**Work request**
Give every line of text from all the entries below as one numbered list. Skip blank lines and leave out the pictures.

**Data to examine**
==============================

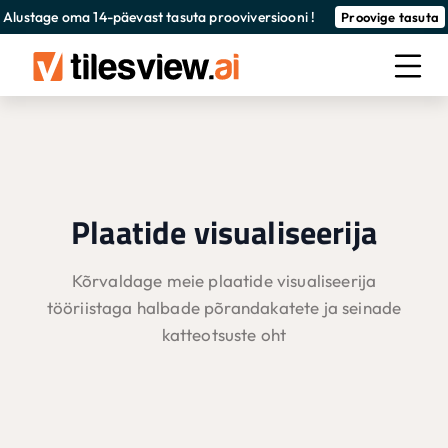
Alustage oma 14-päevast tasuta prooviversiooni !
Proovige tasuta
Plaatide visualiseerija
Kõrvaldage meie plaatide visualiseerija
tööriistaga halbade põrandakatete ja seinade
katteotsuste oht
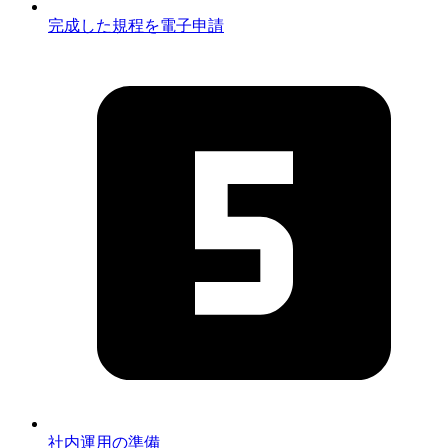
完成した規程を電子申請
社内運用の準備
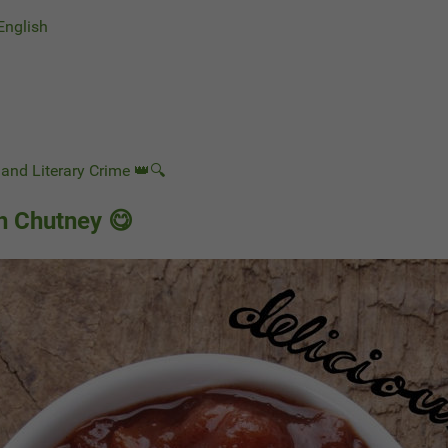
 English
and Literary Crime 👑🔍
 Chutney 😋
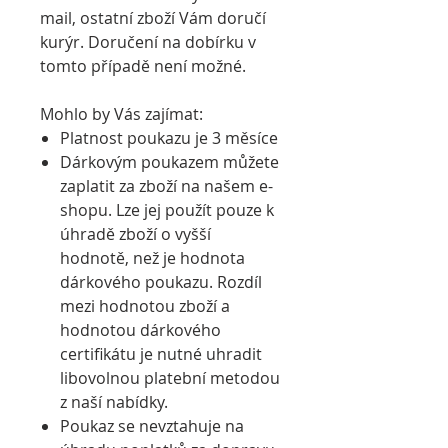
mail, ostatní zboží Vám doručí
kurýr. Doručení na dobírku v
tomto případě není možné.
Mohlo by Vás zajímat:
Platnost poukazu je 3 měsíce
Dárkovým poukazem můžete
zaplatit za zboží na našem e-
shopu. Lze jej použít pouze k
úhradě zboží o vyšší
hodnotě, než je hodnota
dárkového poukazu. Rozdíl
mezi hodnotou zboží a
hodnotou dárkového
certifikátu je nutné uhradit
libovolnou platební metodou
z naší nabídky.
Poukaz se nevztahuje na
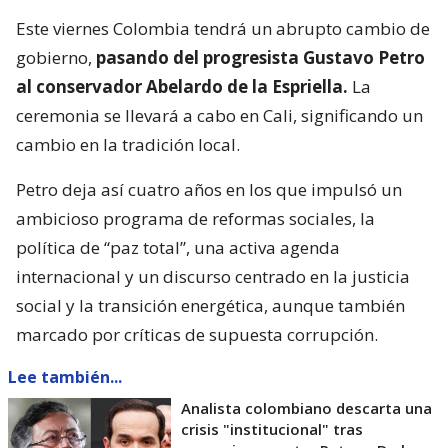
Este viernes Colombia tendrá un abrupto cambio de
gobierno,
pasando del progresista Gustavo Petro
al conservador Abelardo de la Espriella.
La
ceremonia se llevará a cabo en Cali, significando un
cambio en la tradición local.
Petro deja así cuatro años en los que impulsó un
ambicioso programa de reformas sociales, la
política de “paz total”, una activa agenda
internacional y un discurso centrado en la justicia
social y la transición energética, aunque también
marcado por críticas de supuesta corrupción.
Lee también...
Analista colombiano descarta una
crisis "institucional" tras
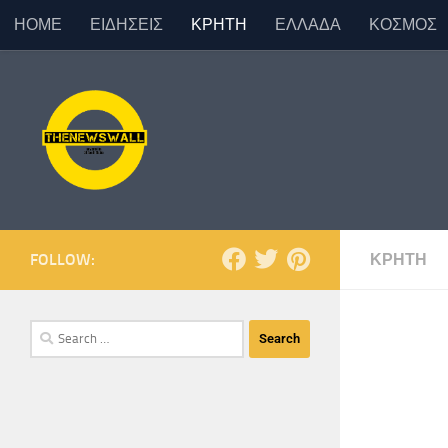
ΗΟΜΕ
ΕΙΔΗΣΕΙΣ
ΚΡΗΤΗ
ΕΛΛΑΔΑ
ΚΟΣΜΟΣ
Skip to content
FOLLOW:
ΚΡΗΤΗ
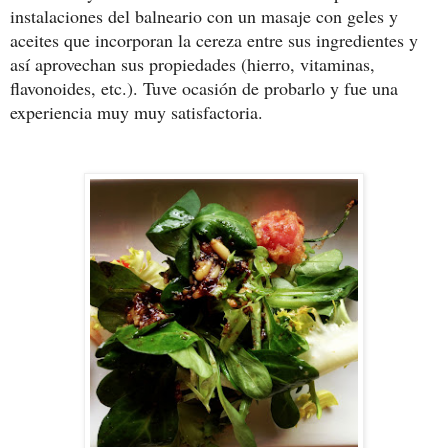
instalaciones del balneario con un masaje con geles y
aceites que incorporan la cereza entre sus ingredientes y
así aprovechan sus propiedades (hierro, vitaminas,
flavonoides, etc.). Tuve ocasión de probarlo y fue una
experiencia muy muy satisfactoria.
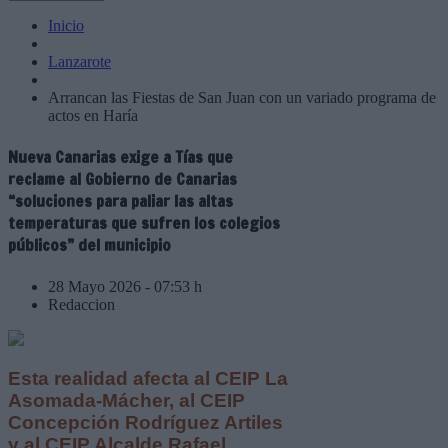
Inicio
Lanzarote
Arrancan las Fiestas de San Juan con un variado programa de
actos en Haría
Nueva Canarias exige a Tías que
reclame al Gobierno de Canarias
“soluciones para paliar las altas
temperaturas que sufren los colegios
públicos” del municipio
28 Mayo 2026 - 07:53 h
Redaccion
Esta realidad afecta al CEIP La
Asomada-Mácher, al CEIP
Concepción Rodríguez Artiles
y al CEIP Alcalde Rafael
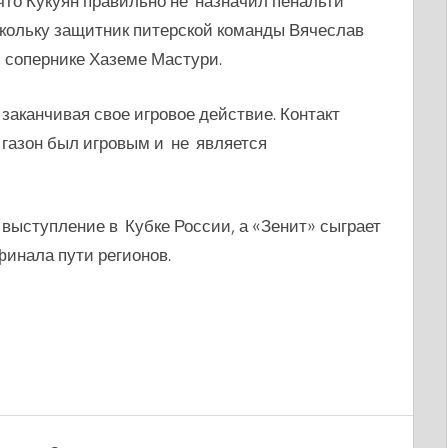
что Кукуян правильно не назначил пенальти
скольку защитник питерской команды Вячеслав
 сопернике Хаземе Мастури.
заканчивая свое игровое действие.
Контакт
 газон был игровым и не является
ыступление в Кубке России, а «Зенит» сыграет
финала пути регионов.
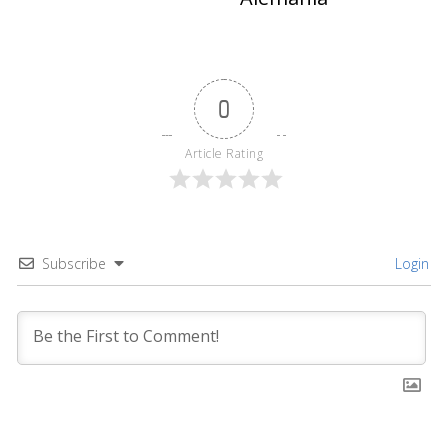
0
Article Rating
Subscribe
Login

==============================

**Reply to the exercise**
1. Alustage oma 14-päevast tasuta prooviversiooni !
2. Proovige tasuta
3. Plaatide visualiseerija
4. Kõrvaldage meie plaatide visualiseerija
5. tööriistaga halbade põrandakatete ja seinade
6. katteotsuste oht
7. 完成した規程を電子申請
8. 社内運用の準備
9.  English
10. and Literary Crime 👑🔍
11.  Chutney 😋
12. mail, ostatní zboží Vám doručí
13. kurýr. Doručení na dobírku v
14. tomto případě není možné.
15. Mohlo by Vás zajímat:
16. Platnost poukazu je 3 měsíce
17. Dárkovým poukazem můžete
18. zaplatit za zboží na našem e-
19. shopu. Lze jej použít pouze k
20. úhradě zboží o vyšší
21. hodnotě, než je hodnota
22. dárkového poukazu. Rozdíl
23. mezi hodnotou zboží a
24. hodnotou dárkového
25. certifikátu je nutné uhradit
26. libovolnou platební metodou
27. z naší nabídky.
28. Poukaz se nevztahuje na
29. Este viernes Colombia tendrá un abrupto cambio de
30. gobierno,
31. pasando del progresista Gustavo Petro
32. al conservador Abelardo de la Espriella.
33. La
34. ceremonia se llevará a cabo en Cali, significando un
35. cambio en la tradición local.
36. Petro deja así cuatro años en los que impulsó un
37. ambicioso programa de reformas sociales, la
38. política de “paz total”, una activa agenda
39. internacional y un discurso centrado en la justicia
40. social y la transición energética, aunque también
41. marcado por críticas de supuesta corrupción.
42. Lee también...
43. Analista colombiano descarta una
44. crisis "institucional" tras
45. ΗΟΜΕ
46. ΕΙΔΗΣΕΙΣ
47. ΚΡΗΤΗ
48. ΕΛΛΑΔΑ
49. ΚΟΣΜΟΣ
50. Skip to content
51. FOLLOW:
52. ΚΡΗΤΗ
53. instalaciones del balneario con un masaje con geles y
54. aceites que incorporan la cereza entre sus ingredientes y
55. así aprovechan sus propiedades (hierro, vitaminas,
56. flavonoides, etc.). Tuve ocasión de probarlo y fue una
57. experiencia muy muy satisfactoria.
58. Inicio
59. Lanzarote
60. Arrancan las Fiestas de San Juan con un variado programa de
61. actos en Haría
62. Nueva Canarias exige a Tías que
63. reclame al Gobierno de Canarias
64. “soluciones para paliar las altas
65. temperaturas que sufren los colegios
66. públicos” del municipio
67. 28 Mayo 2026 - 07:53 h
68. Redaccion
69. Esta realidad afecta al CEIP La
70. Asomada-Mácher, al CEIP
71. Concepción Rodríguez Artiles
72. y al CEIP Alcalde Rafael
73. что Кукуян правильно не назначил пенальти
74. скольку защитник питерской команды Вячеслав
75.  сопернике Хаземе Мастури.
76. заканчивая свое игровое действие.
77. Контакт
78.  газон был игровым и не является
79. ыступление в Кубке России, а «Зенит» сыграет
80. финала пути регионов.
81. 0
82. Article Rating
83. Subscribe
84. Login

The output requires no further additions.